**Task prompt:**
Rewrite the entries with every occurrence of "Guest" changed to "Anonymous Rider", leaving all other text as it is.

**Supplied material:**
★ ★ ★ ★

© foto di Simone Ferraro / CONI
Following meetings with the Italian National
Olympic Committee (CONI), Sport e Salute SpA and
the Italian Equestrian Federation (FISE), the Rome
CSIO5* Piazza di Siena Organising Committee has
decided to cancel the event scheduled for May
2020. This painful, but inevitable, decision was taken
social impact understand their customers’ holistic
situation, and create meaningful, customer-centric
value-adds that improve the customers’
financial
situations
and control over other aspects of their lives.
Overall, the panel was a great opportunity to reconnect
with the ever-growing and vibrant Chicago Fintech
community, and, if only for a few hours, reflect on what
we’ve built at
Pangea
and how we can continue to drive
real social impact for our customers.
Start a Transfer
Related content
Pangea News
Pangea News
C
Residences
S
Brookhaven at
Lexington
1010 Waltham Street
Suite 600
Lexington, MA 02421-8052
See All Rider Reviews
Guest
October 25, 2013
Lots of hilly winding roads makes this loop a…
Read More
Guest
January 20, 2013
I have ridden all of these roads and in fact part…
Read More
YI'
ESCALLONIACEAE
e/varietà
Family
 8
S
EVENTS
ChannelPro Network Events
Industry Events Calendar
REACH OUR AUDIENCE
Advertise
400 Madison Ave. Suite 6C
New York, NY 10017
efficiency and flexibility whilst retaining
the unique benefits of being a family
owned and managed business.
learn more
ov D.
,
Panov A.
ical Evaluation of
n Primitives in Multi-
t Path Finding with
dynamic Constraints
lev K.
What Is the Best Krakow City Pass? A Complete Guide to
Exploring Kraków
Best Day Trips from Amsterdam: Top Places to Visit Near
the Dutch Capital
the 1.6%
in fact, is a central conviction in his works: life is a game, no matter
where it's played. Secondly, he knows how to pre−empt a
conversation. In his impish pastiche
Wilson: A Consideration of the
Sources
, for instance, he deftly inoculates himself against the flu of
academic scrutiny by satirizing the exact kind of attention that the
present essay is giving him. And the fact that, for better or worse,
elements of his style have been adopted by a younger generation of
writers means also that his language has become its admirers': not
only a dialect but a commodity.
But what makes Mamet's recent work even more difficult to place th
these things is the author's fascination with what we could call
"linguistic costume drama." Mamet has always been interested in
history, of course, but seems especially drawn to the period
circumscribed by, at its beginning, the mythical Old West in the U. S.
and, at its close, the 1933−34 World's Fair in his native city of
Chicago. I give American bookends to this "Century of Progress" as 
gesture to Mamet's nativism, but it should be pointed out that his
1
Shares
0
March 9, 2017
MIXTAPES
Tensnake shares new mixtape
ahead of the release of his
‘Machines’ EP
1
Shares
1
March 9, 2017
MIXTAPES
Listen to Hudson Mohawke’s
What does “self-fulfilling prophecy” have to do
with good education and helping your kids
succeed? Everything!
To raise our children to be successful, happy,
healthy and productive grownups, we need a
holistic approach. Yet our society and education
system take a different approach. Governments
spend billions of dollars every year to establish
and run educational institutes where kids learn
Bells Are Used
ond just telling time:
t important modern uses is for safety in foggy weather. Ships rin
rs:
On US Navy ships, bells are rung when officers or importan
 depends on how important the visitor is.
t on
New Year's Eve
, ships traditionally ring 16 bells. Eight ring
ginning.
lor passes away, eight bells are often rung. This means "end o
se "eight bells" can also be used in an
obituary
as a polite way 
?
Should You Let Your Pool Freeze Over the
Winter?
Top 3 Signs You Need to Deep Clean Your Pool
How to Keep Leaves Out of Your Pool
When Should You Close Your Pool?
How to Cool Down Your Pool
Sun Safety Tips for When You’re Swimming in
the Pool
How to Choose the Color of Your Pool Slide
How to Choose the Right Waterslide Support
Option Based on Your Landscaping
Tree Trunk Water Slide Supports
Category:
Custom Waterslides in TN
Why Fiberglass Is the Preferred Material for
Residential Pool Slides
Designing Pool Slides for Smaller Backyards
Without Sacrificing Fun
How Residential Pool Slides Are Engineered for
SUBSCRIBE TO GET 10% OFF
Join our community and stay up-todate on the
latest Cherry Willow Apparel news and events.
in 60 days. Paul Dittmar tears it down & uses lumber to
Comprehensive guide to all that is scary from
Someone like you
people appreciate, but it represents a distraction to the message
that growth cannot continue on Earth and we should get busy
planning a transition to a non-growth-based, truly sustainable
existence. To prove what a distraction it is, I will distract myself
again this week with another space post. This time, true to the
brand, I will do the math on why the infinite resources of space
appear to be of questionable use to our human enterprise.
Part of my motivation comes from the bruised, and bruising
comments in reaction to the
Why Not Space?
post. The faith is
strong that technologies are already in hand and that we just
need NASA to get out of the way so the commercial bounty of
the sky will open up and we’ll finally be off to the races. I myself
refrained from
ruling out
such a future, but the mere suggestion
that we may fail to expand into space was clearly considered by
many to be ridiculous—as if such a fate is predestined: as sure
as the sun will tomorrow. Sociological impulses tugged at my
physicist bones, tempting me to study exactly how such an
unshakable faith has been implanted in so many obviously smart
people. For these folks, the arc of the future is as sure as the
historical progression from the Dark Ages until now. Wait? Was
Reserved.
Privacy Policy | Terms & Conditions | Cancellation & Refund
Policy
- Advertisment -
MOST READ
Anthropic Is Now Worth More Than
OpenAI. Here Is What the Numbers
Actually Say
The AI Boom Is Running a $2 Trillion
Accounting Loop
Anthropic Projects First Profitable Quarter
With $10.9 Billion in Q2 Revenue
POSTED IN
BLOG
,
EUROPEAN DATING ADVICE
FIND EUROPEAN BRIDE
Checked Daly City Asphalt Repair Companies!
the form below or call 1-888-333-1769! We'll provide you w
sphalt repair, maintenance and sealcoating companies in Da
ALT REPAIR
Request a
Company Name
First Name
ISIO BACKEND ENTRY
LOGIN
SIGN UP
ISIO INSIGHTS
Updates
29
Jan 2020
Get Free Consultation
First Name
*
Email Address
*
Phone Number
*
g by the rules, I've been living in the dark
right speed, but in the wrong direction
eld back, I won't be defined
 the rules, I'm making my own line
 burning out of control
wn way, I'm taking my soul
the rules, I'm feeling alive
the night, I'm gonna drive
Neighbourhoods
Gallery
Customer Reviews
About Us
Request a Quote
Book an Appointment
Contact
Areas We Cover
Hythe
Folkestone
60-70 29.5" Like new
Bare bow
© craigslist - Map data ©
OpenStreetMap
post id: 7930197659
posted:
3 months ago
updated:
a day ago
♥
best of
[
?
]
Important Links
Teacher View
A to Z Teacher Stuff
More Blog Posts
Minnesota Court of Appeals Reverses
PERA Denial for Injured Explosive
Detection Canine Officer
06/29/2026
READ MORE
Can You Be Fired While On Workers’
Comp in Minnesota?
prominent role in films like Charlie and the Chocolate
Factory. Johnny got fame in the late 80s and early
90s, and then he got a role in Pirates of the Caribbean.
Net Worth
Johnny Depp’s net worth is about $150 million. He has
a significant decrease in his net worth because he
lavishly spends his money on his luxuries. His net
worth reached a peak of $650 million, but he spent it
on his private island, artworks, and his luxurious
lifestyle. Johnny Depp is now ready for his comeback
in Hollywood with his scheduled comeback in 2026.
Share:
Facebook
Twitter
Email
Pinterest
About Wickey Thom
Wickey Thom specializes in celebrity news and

★ ★ ★ ★

**Solution:**
© foto di Simone Ferraro / CONI
Following meetings with the Italian National
Olympic Committee (CONI), Sport e Salute SpA and
the Italian Equestrian Federation (FISE), the Rome
CSIO5* Piazza di Siena Organising Committee has
decided to cancel the event scheduled for May
2020. This painful, but inevitable, decision was taken
social impact understand their customers’ holistic
situation, and create meaningful, customer-centric
value-adds that improve the customers’
financial
situations
and control over other aspects of their lives.
Overall, the panel was a great opportunity to reconnect
with the ever-growing and vibrant Chicago Fintech
community, and, if only for a few hours, reflect on what
we’ve built at
Pangea
and how we can continue to drive
real social impact for our customers.
Start a Transfer
Related content
Pangea News
Pangea News
C
Residences
S
Brookhaven at
Lexington
1010 Waltham Street
Suite 600
Lexington, MA 02421-8052
See All Rider Reviews
Anonymous Rider
October 25, 2013
Lots of hilly winding roads makes this loop a…
Read More
Anonymous Rider
January 20, 2013
I have ridden all of these roads and in fact part…
Read More
YI'
ESCALLONIACEAE
e/varietà
Family
 8
S
EVENTS
ChannelPro Network Events
Industry Events Calendar
REACH OUR AUDIENCE
Advertise
400 Madison Ave. Suite 6C
New York, NY 10017
efficiency and flexibility whilst retaining
the unique benefits of being a family
owned and managed business.
learn more
ov D.
,
Panov A.
ical Evaluation of
n Primitives in Multi-
t Path Finding with
dynamic Constraints
lev K.
What Is the Best Krakow City Pass? A Complete Guide to
Exploring Kraków
Best Day Trips from Amsterdam: Top Places to Visit Near
the Dutch Capital
the 1.6%
in fact, is a central conviction in his works: life is a game, no matter
where it's played. Secondly, he knows how to pre−empt a
conversation. In his impish pastiche
Wilson: A Consideration of the
Sources
, for instance, he deftly inoculates himself against the flu of
academic scrutiny by satirizing the exact kind of attention that the
present essay is giving him. And the fact that, for better or worse,
elements of his style have been adopted by a younger generation of
writers means also that his language has become its admirers': not
only a dialect but a commodity.
But what makes Mamet's recent work even more difficult to place th
these things is the author's fascination with what we could call
"linguistic costume drama." Mamet has always been interested in
history, of course, but seems especially drawn to the period
circumscribed by, at its beginning, the mythical Old West in the U. S.
and, at its close, the 1933−34 World's Fair in his native city of
Chicago. I give American bookends to this "Century of Progress" as 
gesture to Mamet's nativism, but it should be pointed out that his
1
Shares
0
March 9, 2017
MIXTAPES
Tensnake shares new mixtape
ahead of the release of his
‘Machines’ EP
1
Shares
1
March 9, 2017
MIXTAPES
Listen to Hudson Mohawke’s
What does “self-fulfilling prophecy” have to do
with good education and helping your kids
succeed? Everything!
To raise our children to be successful, happy,
healthy and productive grownups, we need a
holistic approach. Yet our society and education
system take a different approach. Governments
spend billions of dollars every year to establish
and run educational institutes where kids learn
Bells Are Used
ond just telling time:
t important modern uses is for safety in foggy weather. Ships rin
rs:
On US Navy ships, bells are rung when officers or importan
 depends on how important the visitor is.
t on
New Year's Eve
, ships traditionally ring 16 bells. Eight ring
ginning.
lor passes away, eight bells are often rung. This means "end o
se "eight bells" can also be used in an
obituary
as a polite way 
?
Should You Let Your Pool Freeze Over the
Winter?
Top 3 Signs You Need to Deep Clean Your Pool
How to Keep Leaves Out of Your Pool
When Should You Close Your Pool?
How to Cool Down Your Pool
Sun Safety Tips for When You’re Swimming in
the Pool
How to Choose the Color of Your Pool Slide
How to Choose the Right Waterslide Support
Option Based on Your Landscaping
Tree Trunk Water Slide Supports
Category:
Custom Waterslides in TN
Why Fiberglass Is the Preferred Material for
Residential Pool Slides
Designing Pool Slides for Smaller Backyards
Without Sacrificing Fun
How Residential Pool Slides Are Engineered for
SUBSCRIBE TO GET 10% OFF
Join our community and stay up-todate on the
latest Cherry Willow Apparel news and events.
in 60 days. Paul Dittmar tears it down & uses lumber to
Comprehensive guide to all that is scary from
Someone like you
people appreciate, but it represents a distraction to the message
that growth cannot continue on Earth and we should get busy
planning a transition to a non-growth-based, truly sustainable
existence. To prove what a distraction it is, I will distract myself
again this week with another space post. This time, true to the
brand, I will do the math on why the infinite resources of space
appear to be of questionable use to our human enterprise.
Part of my motivation comes from the bruised, and bruising
comments in reaction to the
Why Not Space?
post. The faith is
strong that technologies are already in hand and that we just
need NASA to get out of the way so the commercial bounty of
the sky will open up and we’ll finally be off to the races. I myself
refrained from
ruling out
such a future, but the mere suggestion
that we may fail to expand into space was clearly considered by
many to be ridiculous—as if such a fate is predestined: as sure
as the sun will tomorrow. Sociological impulses tugged at my
physicist bones, tempting me to study exactly how such an
unshakable faith has been implanted in so many obviously smart
people. For these folks, the arc of the future is as sure as the
historical progression from the Dark Ages until now. Wait? Was
Reserved.
Privacy Policy | Terms & Conditions | Cancellation & Refund
Policy
- Advertisment -
MOST READ
Anthropic Is Now Worth More Than
OpenAI. Here Is What the Numbers
Actually Say
The AI Boom Is Running a $2 Trillion
Accounting Loop
Anthropic Projects First Profitable Quarter
With $10.9 Billion in Q2 Revenue
POSTED IN
BLOG
,
EUROPEAN DATING ADVICE
FIND EUROPEAN BRIDE
Checked Daly City Asphalt Repair Companies!
the form below or call 1-888-333-1769! We'll provide you w
sphalt repair, maintenance and sealcoating companies in Da
ALT REPAIR
Request a
Company Name
First Name
ISIO BACKEND ENTRY
LOGIN
SIGN UP
ISIO INSIGHTS
Updates
29
Jan 2020
Get Free Consultation
First Name
*
Email Address
*
Phone Number
*
g by the rules, I've been living in the dark
right speed, but in the wrong direction
eld back, I won't be defined
 the rules, I'm making my own line
 burning out of control
wn way, I'm taking my soul
the rules, I'm feeling alive
the night, I'm gonna drive
Neighbourhoods
Gallery
Customer Reviews
About Us
Request a Quote
Book an Appointment
Contact
Areas We Cover
Hythe
Folkestone
60-70 29.5" Like new
Bare bow
© craigslist - Map data ©
OpenStreetMap
post id: 7930197659
posted:
3 months ago
updated:
a day ago
♥
best of
[
?
]
Important Links
Teacher View
A to Z Teacher Stuff
More Blog Posts
Minnesota Court of Appeals Reverses
PERA Denial for Injured Explosive
Detection Canine Officer
06/29/2026
READ MORE
Can You Be Fired While On Workers’
Comp in Minnesota?
prominent role in films like Charlie and the Chocolate
Factory. Johnny got fame in the late 80s and early
90s, and then he got a role in Pirates of the Caribbean.
Net Worth
Johnny Depp’s net worth is about $150 million. He has
a significant decrease in his net worth because he
lavishly spends his money on his luxuries. His net
worth reached a peak of $650 million, but he spent it
on his private island, artworks, and his luxurious
lifestyle. Johnny Depp is now ready for his comeback
in Hollywood with his scheduled comeback in 2026.
Share:
Facebook
Twitter
Email
Pinterest
About Wickey Thom
Wickey Thom specializes in celebrity news and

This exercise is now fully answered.